== Requirement ==
What must be handed in is the entire listing, exactly as written, with no pictures.

== Dataset extract ==
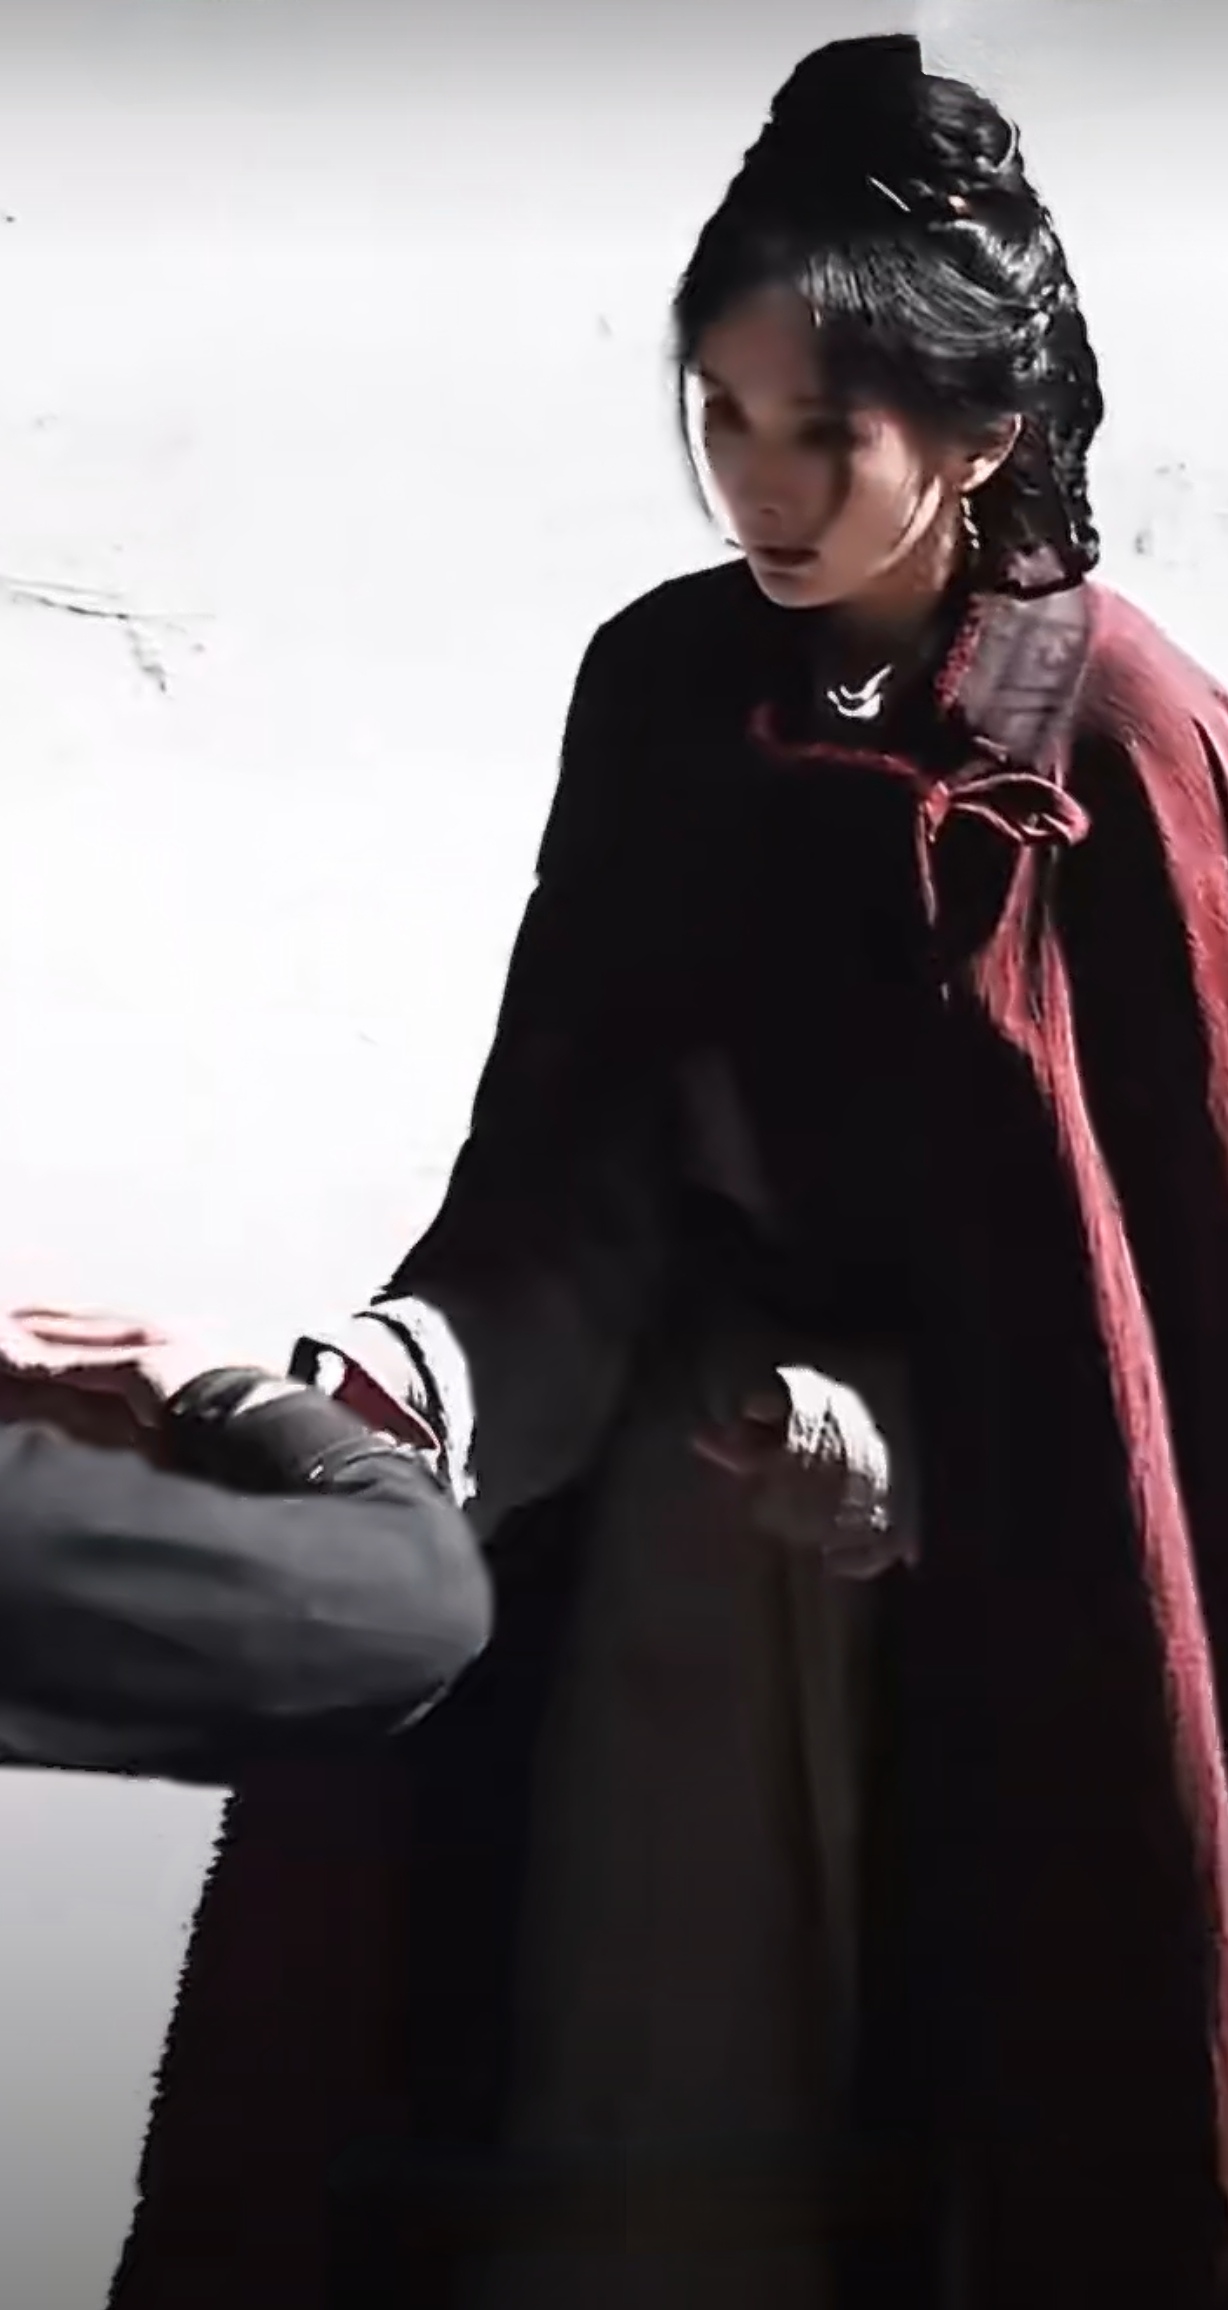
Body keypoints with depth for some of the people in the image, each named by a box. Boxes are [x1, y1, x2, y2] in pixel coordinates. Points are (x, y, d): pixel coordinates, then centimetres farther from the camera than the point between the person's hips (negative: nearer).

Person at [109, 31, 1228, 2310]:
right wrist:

== Reply to the exercise ==
Body keypoints with depth for some of the people in the image, each named by a box. Boxes are [x1, y1, x2, y2] in pixel coordinates. Points are (x, y, d): pixel coordinates, then centimetres farther from the camera than the point between the person's hips (negative: nearer).

Person at [109, 31, 1228, 2310]:
right wrist:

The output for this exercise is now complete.